Our colleague, Mark Hagee, recently recovered from COVID-19 and sat down with us to discuss his experience navigating the healthcare system as a patient. Mark is a healthy, active, slightly overweight 54 year old. Here is his story.

When did you begin to feel ill and suspect it may be COVID?

On September 24th, I began to experience symptoms, such as body aches, headache, fever, coughing, shortness of breath – all the classic COVID symptoms.

Mark Hagee, recovered COVID patient
Mark Hagee

When I began to feel worse the next day and my wife was also ill, we strongly suspected we had contracted COVID. We scheduled a test for September 26th to confirm our suspicions and both of our tests came back positive.

How did you realize you needed treatment from a healthcare facility?

We weren’t improving with bed rest and OTC medications at home, so our doctor decided we should be treated at our local hospital with an infusion of monoclonal antibodies. He arranged for us to have an appointment later that week, on September 29th. Being in the healthcare industry, I knew my doctor was right.

What happened after your infusion?

As my wife and I were leaving after our infusions, I couldn’t breathe and was unable to walk to the elevator. We were directed immediately to the Emergency Department, where I was quickly admitted after triage. In the ED, I had a chest x-ray and bloodwork taken and was given fluids. The x-ray showed signs of pneumonia and my heart

rate was elevated (155) and my blood pressure was low, although my sat rate remained in the 90s.

After several hours in the ED, I requested to go home and the doctor agreed to discharge me. I was sent home with the usual boilerplate paperwork, even though I couldn’t walk to my car and my heart rate was still very high. Over the next few days, I recuperated at home but received no follow-up from the hospital or my PCP to see if my condition was improving.

Luckily, I have a friend who is a physician that I was able to reach out to with any questions I had and I have family close by to monitor my symptoms as I recovered. I do think, though, about people who don’t have the resources that I do.

What would you have done differently?

If you know that there’s a company out there like Community Wellness, who can help you monitor your patients while they recover at home, why wouldn’t you implement their services? I would have felt much more comfortable being sent home with the appropriate RPM equipment (pulse oximeter, spirometer, thermometer) and knowing that a clinical coach would follow up with me on a regular basis.

It is such a simple way to improve patient outcomes. The hospital can manage patients post-discharge and patients have peace of mind knowing that they are still being monitored as they recover.

Traci Quillen, Community Wellness Vice President of Healthcare Partnerships, spoke with Latasha Hughes during the Health Watch segment on WCHS news to explain our COVID Home Management program that is being implemented in overwhelmed Kentucky hospitals this week.

With the Delta variant causing a surge in COVID-19 admissions, hospitals are stretched to their limits. Nursing staff and bed availability are at all-time lows and seriously ill patients keep coming into maxed-out Emergency Departments.
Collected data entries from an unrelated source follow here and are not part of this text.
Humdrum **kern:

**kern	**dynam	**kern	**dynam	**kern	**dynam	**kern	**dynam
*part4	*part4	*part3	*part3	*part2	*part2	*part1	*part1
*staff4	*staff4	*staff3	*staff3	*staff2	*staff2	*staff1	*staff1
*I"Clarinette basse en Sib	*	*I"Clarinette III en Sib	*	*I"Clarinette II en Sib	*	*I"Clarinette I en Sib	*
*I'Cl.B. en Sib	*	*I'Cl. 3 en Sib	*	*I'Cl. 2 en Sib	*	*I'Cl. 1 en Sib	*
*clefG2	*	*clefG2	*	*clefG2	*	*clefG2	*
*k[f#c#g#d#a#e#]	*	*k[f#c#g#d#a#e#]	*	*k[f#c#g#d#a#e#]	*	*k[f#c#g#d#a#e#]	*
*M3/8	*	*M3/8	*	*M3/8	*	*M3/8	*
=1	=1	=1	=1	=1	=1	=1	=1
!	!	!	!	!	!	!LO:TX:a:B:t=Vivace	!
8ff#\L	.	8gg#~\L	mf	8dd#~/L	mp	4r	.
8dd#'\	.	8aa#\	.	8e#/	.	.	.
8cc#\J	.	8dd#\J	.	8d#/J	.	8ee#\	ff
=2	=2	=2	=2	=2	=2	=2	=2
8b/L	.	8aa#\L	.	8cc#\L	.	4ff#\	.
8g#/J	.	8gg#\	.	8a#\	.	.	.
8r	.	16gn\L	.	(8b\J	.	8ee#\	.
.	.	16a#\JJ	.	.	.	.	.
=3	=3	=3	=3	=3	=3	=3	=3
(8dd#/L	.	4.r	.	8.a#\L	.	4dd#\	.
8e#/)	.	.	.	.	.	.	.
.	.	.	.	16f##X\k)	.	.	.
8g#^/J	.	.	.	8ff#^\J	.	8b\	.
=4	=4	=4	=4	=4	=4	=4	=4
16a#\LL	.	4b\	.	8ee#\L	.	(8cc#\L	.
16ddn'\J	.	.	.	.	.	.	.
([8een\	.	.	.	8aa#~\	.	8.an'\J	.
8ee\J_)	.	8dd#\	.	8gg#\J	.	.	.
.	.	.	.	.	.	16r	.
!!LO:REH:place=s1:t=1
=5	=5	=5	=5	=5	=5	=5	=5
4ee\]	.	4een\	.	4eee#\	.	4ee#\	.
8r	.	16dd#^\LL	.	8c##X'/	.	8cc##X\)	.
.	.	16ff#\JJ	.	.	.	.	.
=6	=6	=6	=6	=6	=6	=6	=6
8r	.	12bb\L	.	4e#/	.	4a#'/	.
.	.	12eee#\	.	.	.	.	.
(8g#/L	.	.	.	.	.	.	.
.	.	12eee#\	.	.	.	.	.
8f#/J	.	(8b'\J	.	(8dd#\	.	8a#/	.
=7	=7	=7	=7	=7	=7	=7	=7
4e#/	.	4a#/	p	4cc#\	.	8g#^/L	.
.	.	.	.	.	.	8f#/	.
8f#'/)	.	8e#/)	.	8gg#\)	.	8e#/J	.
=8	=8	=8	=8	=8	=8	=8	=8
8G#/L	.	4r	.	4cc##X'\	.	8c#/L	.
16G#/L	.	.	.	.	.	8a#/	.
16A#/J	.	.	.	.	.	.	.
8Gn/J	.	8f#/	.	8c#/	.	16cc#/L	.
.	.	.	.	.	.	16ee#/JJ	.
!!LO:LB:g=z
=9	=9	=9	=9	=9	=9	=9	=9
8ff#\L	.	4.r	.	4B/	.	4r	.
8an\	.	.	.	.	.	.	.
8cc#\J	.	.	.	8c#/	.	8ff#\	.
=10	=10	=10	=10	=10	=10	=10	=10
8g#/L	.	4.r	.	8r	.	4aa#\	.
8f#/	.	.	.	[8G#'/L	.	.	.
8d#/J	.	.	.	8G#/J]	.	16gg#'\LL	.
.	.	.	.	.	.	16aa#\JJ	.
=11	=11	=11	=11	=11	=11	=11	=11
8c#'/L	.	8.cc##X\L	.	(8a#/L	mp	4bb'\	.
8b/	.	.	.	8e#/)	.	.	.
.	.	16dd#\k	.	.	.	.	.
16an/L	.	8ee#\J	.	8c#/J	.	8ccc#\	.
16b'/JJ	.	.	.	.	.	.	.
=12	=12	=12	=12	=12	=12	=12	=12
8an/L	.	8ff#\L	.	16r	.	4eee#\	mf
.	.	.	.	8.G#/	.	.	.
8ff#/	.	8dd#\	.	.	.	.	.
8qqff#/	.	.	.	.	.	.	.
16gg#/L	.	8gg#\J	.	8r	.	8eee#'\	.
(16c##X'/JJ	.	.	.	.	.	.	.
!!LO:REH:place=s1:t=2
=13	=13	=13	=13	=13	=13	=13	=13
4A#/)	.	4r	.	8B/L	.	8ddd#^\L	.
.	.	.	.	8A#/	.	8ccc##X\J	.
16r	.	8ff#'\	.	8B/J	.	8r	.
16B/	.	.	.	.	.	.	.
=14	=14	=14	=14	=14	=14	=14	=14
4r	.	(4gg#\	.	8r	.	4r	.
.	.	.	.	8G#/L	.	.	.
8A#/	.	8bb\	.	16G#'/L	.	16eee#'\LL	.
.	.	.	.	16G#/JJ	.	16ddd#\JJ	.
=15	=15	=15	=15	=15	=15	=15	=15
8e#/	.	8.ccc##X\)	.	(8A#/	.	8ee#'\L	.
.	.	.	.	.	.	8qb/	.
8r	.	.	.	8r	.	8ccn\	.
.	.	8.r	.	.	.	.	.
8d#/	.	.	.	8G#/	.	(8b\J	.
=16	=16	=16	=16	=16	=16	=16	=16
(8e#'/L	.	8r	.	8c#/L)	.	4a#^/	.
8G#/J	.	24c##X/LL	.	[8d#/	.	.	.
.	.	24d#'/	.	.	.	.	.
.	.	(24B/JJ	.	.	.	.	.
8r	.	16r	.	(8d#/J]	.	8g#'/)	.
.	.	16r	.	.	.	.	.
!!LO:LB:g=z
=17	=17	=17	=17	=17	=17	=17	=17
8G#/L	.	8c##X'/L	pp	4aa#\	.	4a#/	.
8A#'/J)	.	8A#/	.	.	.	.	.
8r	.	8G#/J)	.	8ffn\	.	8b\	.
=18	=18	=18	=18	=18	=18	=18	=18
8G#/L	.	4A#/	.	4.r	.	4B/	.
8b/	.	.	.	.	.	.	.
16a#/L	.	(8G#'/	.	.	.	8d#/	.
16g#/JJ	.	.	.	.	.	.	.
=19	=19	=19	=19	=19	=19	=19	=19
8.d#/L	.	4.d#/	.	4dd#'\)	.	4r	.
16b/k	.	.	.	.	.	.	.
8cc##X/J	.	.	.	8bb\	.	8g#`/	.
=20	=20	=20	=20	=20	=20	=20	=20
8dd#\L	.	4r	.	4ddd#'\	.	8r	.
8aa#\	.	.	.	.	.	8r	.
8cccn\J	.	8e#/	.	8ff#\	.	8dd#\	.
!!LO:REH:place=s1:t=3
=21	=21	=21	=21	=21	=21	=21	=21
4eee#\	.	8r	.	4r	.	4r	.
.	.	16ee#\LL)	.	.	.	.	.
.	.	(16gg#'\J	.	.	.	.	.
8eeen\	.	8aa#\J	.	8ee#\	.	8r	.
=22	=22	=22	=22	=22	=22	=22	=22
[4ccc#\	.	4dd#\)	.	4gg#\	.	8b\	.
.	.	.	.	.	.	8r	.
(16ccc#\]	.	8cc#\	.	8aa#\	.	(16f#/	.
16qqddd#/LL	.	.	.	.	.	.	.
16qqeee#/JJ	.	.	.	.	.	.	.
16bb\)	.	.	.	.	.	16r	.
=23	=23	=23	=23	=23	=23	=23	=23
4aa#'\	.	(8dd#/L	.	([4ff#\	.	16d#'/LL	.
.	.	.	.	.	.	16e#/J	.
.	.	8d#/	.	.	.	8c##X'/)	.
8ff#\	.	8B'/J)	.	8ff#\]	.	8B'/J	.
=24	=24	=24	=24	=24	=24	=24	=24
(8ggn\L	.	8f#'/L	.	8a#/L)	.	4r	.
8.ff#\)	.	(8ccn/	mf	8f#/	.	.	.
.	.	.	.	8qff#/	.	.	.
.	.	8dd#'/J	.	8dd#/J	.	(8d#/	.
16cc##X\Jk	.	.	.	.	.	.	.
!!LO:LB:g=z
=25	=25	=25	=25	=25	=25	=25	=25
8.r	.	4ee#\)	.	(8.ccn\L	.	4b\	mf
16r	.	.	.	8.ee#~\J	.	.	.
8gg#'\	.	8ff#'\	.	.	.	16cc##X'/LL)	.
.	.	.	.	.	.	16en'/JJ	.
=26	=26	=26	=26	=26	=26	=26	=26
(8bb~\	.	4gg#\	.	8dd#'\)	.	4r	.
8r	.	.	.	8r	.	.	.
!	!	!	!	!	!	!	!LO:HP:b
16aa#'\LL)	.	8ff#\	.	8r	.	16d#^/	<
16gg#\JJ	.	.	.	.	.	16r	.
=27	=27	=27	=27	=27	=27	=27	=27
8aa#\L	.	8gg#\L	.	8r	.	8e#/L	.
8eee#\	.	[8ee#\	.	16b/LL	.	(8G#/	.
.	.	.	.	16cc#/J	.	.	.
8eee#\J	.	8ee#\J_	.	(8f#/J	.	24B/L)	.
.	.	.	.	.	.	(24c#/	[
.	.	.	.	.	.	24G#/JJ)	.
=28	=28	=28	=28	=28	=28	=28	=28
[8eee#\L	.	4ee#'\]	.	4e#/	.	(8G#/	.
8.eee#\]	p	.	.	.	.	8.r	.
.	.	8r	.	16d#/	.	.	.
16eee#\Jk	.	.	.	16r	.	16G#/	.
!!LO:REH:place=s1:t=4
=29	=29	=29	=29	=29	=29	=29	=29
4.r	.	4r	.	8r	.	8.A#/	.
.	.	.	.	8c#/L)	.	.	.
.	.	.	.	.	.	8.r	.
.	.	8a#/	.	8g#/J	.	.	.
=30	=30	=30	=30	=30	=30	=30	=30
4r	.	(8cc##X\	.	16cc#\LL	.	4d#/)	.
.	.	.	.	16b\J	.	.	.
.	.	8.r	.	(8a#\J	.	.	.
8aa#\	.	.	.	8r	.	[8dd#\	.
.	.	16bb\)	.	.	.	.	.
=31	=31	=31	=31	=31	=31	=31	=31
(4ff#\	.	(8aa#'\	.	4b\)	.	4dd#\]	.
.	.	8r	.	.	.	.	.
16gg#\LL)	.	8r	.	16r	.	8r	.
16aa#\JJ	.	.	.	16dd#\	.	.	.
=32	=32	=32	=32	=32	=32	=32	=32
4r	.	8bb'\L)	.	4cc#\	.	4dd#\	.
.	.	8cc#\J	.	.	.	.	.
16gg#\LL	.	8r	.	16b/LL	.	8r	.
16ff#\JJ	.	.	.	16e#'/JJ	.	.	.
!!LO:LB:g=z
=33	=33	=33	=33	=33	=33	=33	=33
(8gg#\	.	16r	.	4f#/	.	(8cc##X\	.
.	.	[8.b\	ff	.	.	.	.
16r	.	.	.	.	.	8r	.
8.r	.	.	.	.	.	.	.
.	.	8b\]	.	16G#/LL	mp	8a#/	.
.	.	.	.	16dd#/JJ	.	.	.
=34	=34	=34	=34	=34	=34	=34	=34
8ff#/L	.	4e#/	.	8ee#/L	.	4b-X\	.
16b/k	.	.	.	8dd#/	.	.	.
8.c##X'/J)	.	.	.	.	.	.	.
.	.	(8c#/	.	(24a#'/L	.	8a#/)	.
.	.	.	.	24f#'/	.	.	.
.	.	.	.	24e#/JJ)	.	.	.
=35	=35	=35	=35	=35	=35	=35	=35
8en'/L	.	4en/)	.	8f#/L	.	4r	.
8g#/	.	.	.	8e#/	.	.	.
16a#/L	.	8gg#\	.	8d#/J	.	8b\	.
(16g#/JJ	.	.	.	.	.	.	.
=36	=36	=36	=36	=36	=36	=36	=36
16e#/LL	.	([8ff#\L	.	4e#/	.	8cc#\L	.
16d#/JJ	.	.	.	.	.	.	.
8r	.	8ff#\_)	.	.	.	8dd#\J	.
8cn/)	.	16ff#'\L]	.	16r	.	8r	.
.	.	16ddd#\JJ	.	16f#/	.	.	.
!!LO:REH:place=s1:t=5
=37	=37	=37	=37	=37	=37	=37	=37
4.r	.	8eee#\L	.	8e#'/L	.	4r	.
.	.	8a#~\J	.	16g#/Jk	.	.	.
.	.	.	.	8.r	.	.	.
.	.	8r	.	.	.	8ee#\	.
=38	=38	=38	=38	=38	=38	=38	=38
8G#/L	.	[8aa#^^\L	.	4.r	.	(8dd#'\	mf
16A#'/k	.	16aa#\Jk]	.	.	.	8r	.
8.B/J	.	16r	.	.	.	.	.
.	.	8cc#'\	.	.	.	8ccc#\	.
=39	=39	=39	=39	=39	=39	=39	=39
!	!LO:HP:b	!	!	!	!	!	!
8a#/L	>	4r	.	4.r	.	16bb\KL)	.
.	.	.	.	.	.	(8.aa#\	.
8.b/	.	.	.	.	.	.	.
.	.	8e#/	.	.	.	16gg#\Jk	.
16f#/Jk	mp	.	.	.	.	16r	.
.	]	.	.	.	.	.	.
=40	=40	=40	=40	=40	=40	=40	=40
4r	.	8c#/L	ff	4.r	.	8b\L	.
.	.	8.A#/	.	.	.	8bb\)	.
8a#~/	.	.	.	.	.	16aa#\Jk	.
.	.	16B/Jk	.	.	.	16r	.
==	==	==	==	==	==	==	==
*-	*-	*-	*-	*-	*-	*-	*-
The desire to care for patients is ingrained into every healthcare professional so how do they keep caring for patients when they don’t have the bandwidth? RPM can be the solution.

ICU bed shortages for COVID patients

States are reporting a record shortage of available intensive care beds. Some hospitals have been forced to transfer patients to other facilities, possibly hundreds of miles away from their friends and family. Others have had to turn ill patients away and hope that they don’t take a turn for the worse.

Nursing staff shortages

In addition to bed shortages, hospitals are facing historic nursing shortages. With the COVID-19 pandemic well into its second year, many nurses are experiencing burnout and opting to leave the profession. Long hours and the pain of watching patients succumb to the virus have taken a toll. The lack of qualified nurses puts additional strain, however, on hospitals. Even if they have the ICU beds to accommodate patients, they may not have adequate staff to care for them.

How RPM can help

As patients become seriously ill with COVID-19, their first thought is to head to the hospital, where the ED has to make some difficult decisions. If the patient isn’t critical, the staff may be reluctant to give them a valuable bed when someone more critical may follow. However, if they send the patient home and their condition deteriorates, the patient may not realize how severely ill they are until it’s too late.

This is where RPM comes in. Hospitals can send seriously ill – but not critical – patients home with RPM equipment and have them monitor their vital signs. A downward trend in readings can signal to the provider that the patient needs to head back to the ED immediately for admission. Frequent monitoring can alert the provider before a patient would realize their condition has declined.

CW can bridge the COVID care gap

The Community Wellness MyWellness Connect™ app is free for patients to download. Our team can walk them through every step of setting up the devices and tracking their vital signs.

Our Alert & Triage Algorithm kicks in when a reading outside of safe parameters is recorded. The Community Wellness Patient Success team will reach out to the patient and ask them to take another reading. If that reading is also concerning, the provider is notified immediately to review the vital signs and determine appropriate next steps for their patient.

In these unprecedented times, health systems and hospitals need to have every possible resource at their disposal. RPM has become more prevalent and patients are increasingly comfortable with telemedicine now. Let’s embrace the future today when we need it most.